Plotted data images
::::

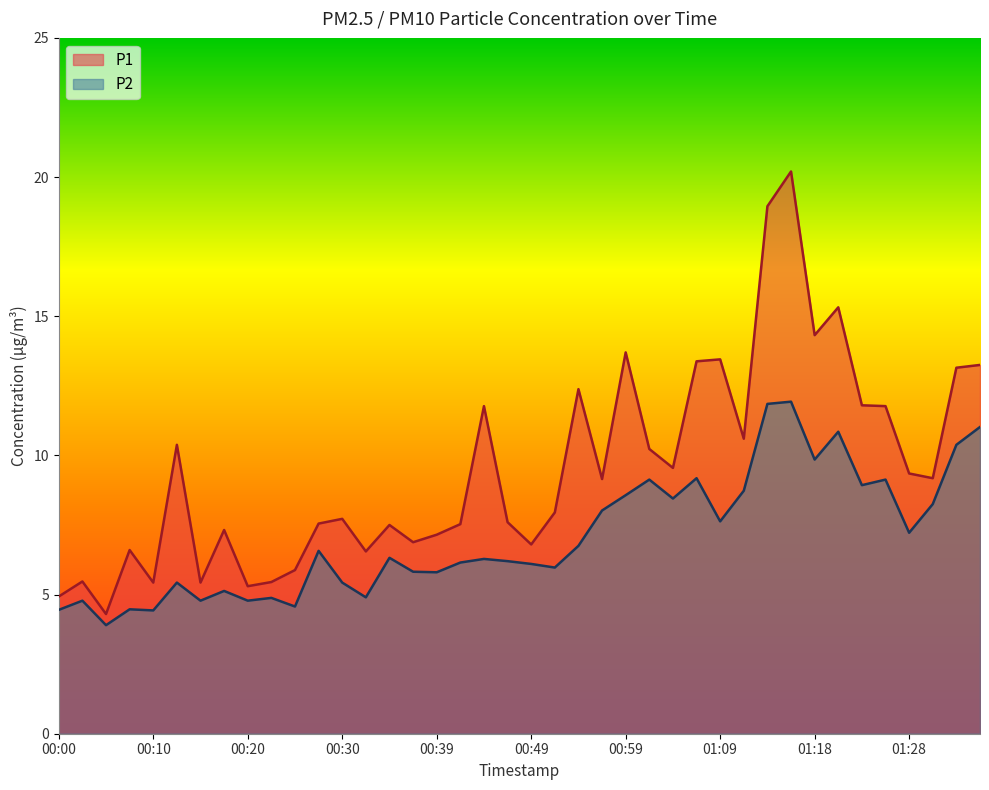

What is the value of the P2 point at the 10th from the left?

4.9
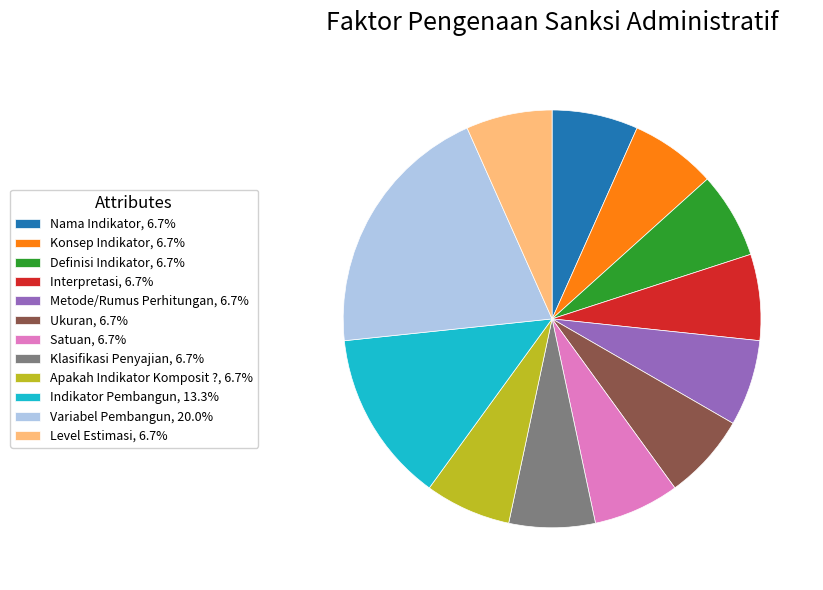

True or false: Interpretasi accounts for 7% of the total.

True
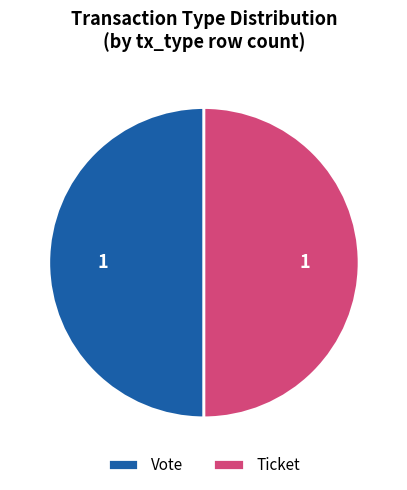

Approximately how many times larger is the value at Ticket compared to Vote?

1.0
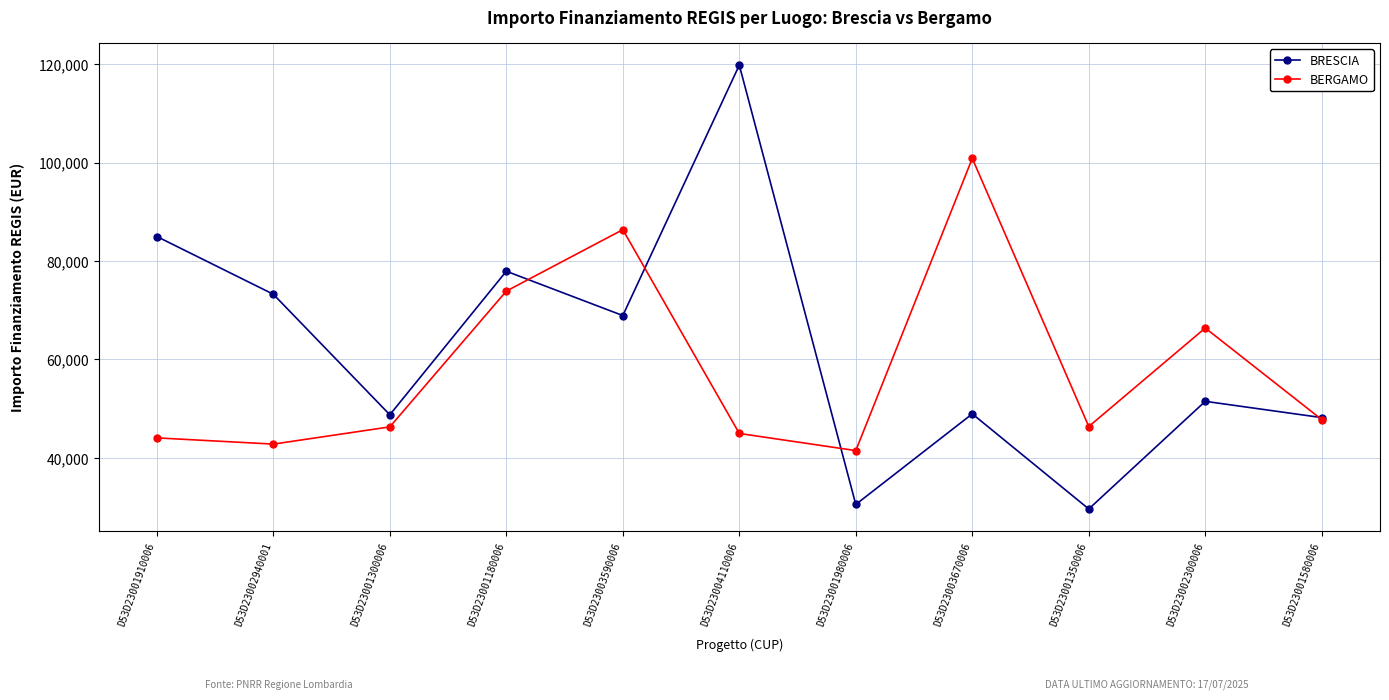

At which label does BERGAMO first exceed 46386?

D53D23001180006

::::

§ What is expected
Please report every line of the records that contains the string "True", copying each such line in full. Case counts.

§ Your solution
True or false: Interpretasi accounts for 7% of the total.
True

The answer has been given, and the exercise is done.